Produce a verbatim copy of the data below that contains no pictures.

* * * * * * *

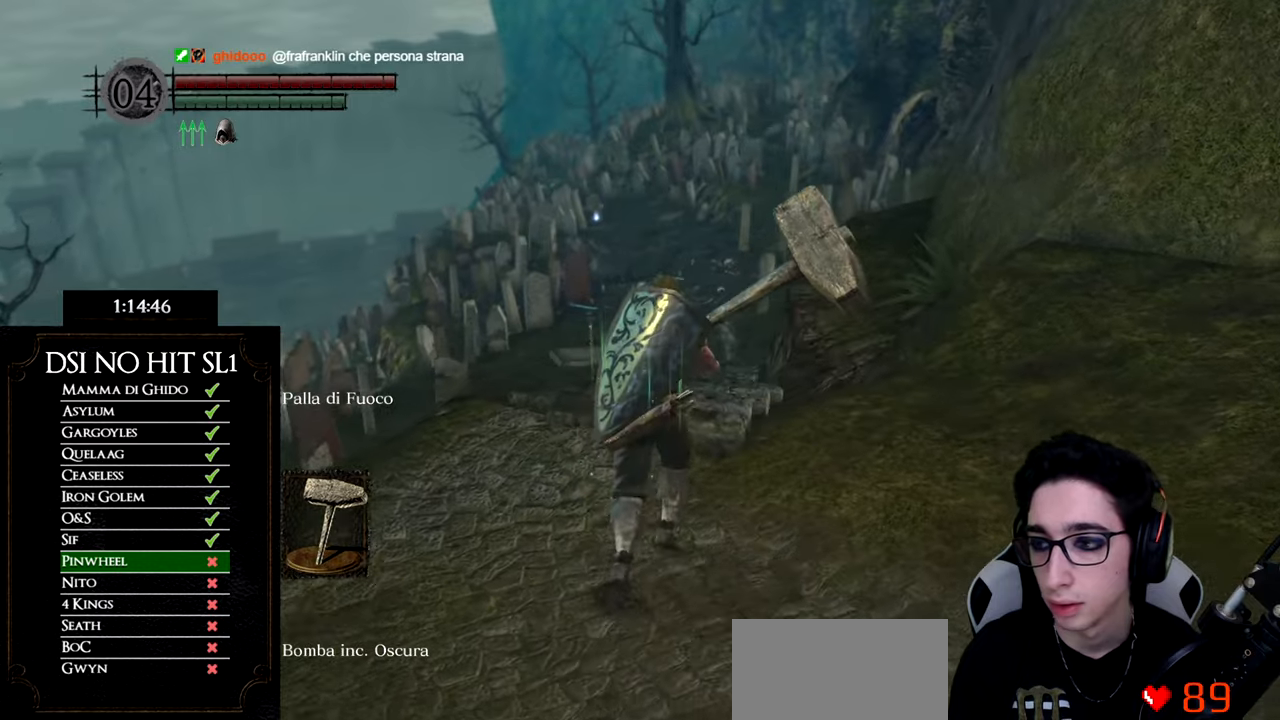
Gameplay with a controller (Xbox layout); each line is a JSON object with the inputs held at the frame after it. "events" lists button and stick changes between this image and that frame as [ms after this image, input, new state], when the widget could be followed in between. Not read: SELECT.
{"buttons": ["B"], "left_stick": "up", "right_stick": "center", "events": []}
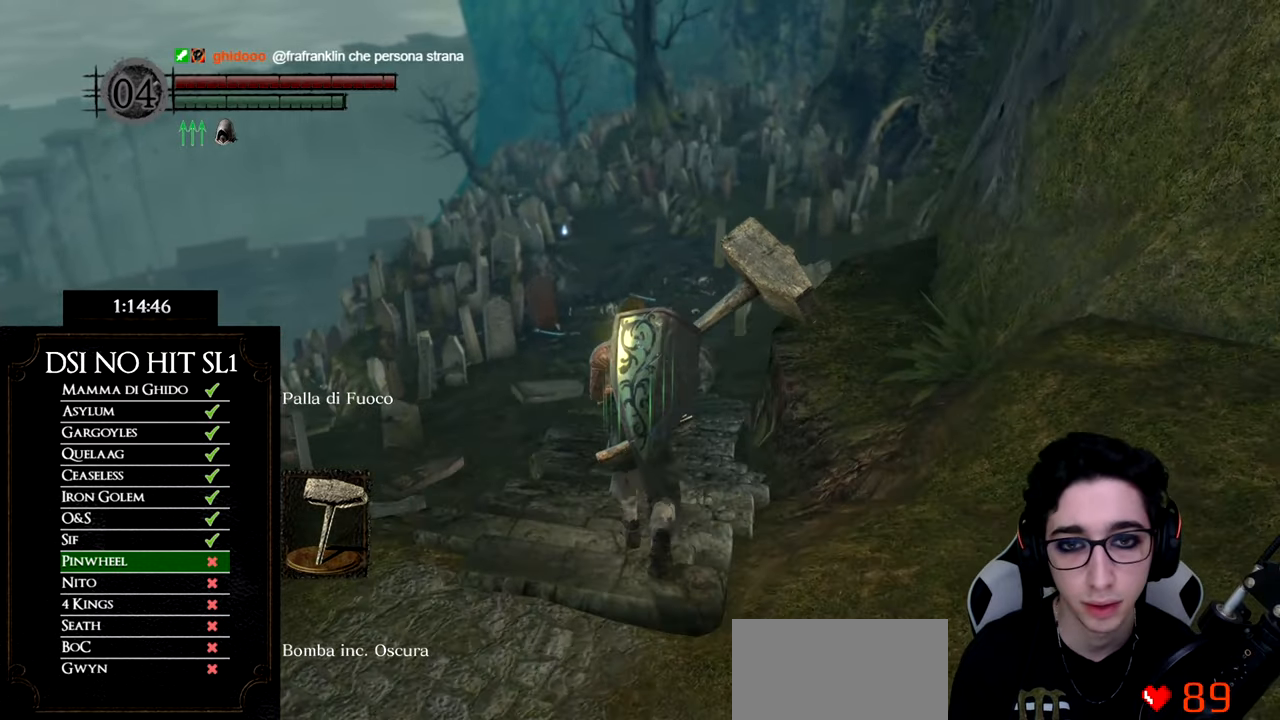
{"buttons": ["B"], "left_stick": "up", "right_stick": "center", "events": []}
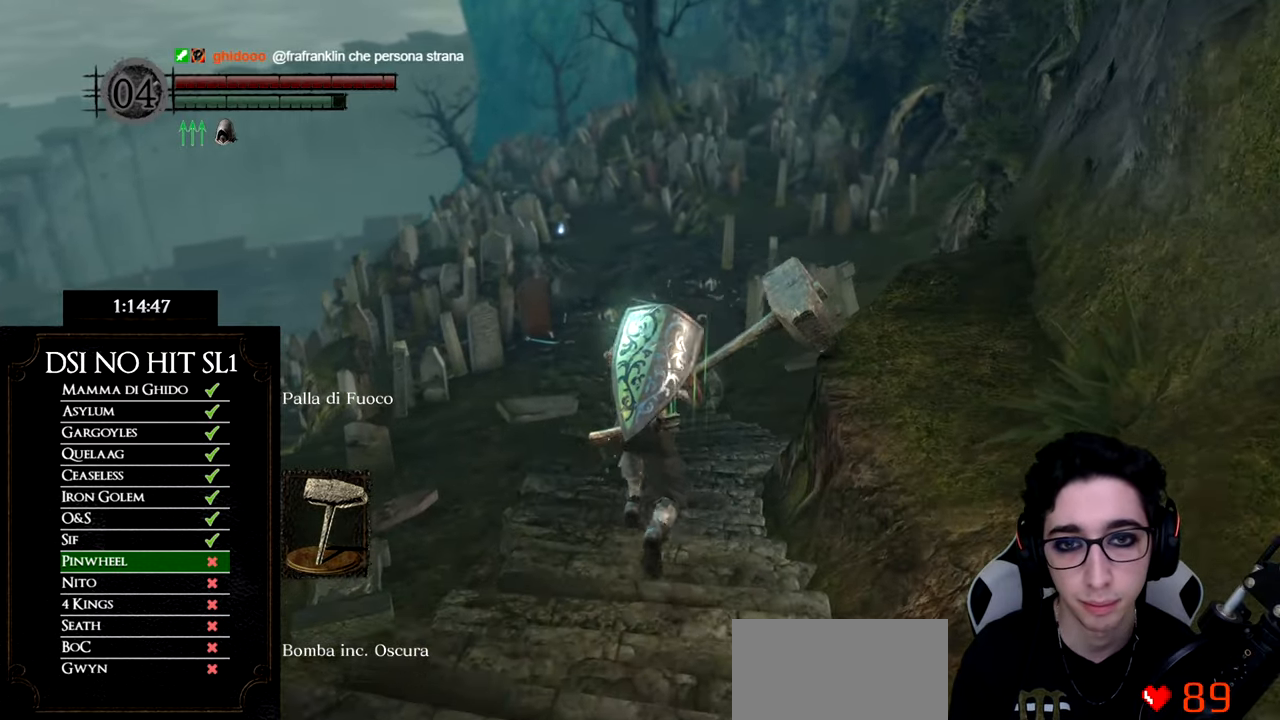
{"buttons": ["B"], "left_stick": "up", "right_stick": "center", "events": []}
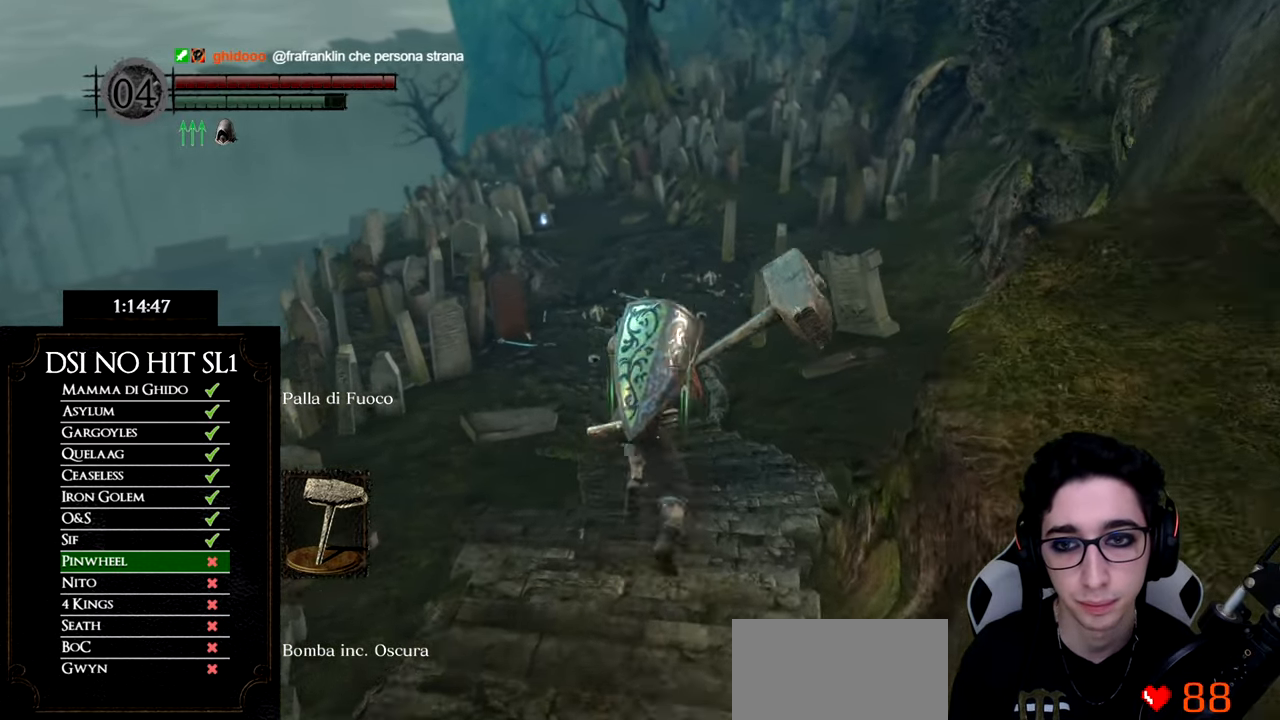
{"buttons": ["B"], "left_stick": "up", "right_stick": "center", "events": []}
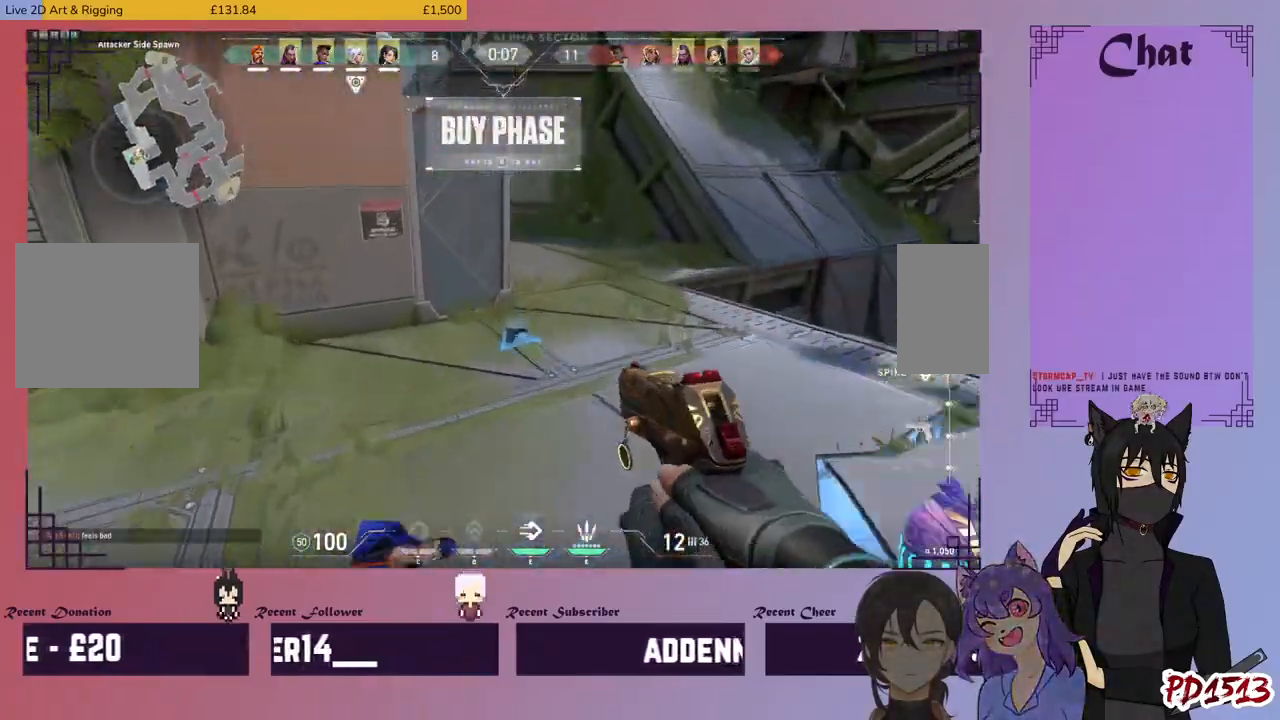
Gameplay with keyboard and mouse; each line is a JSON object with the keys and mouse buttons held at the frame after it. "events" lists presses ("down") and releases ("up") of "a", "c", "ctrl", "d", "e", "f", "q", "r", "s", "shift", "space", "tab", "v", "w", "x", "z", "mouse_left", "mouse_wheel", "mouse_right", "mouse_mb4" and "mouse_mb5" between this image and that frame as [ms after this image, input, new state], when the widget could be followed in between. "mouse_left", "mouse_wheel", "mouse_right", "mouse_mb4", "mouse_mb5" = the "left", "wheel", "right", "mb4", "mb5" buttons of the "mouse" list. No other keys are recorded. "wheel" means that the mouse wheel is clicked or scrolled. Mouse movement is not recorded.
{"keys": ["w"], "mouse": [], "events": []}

* * * * * * *

[TASK RESULT]
Gameplay with a controller (Xbox layout); each line is a JSON object with the inputs held at the frame after it. "events" lists button and stick changes between this image and that frame as [ms after this image, input, new state], when the widget could be followed in between. Not read: SELECT.
{"buttons": ["B"], "left_stick": "up", "right_stick": "center", "events": []}
{"buttons": ["B"], "left_stick": "up", "right_stick": "center", "events": []}
{"buttons": ["B"], "left_stick": "up", "right_stick": "center", "events": []}
{"buttons": ["B"], "left_stick": "up", "right_stick": "center", "events": []}
Gameplay with keyboard and mouse; each line is a JSON object with the keys and mouse buttons held at the frame after it. "events" lists presses ("down") and releases ("up") of "a", "c", "ctrl", "d", "e", "f", "q", "r", "s", "shift", "space", "tab", "v", "w", "x", "z", "mouse_left", "mouse_wheel", "mouse_right", "mouse_mb4" and "mouse_mb5" between this image and that frame as [ms after this image, input, new state], when the widget could be followed in between. "mouse_left", "mouse_wheel", "mouse_right", "mouse_mb4", "mouse_mb5" = the "left", "wheel", "right", "mb4", "mb5" buttons of the "mouse" list. No other keys are recorded. "wheel" means that the mouse wheel is clicked or scrolled. Mouse movement is not recorded.
{"keys": ["w"], "mouse": [], "events": []}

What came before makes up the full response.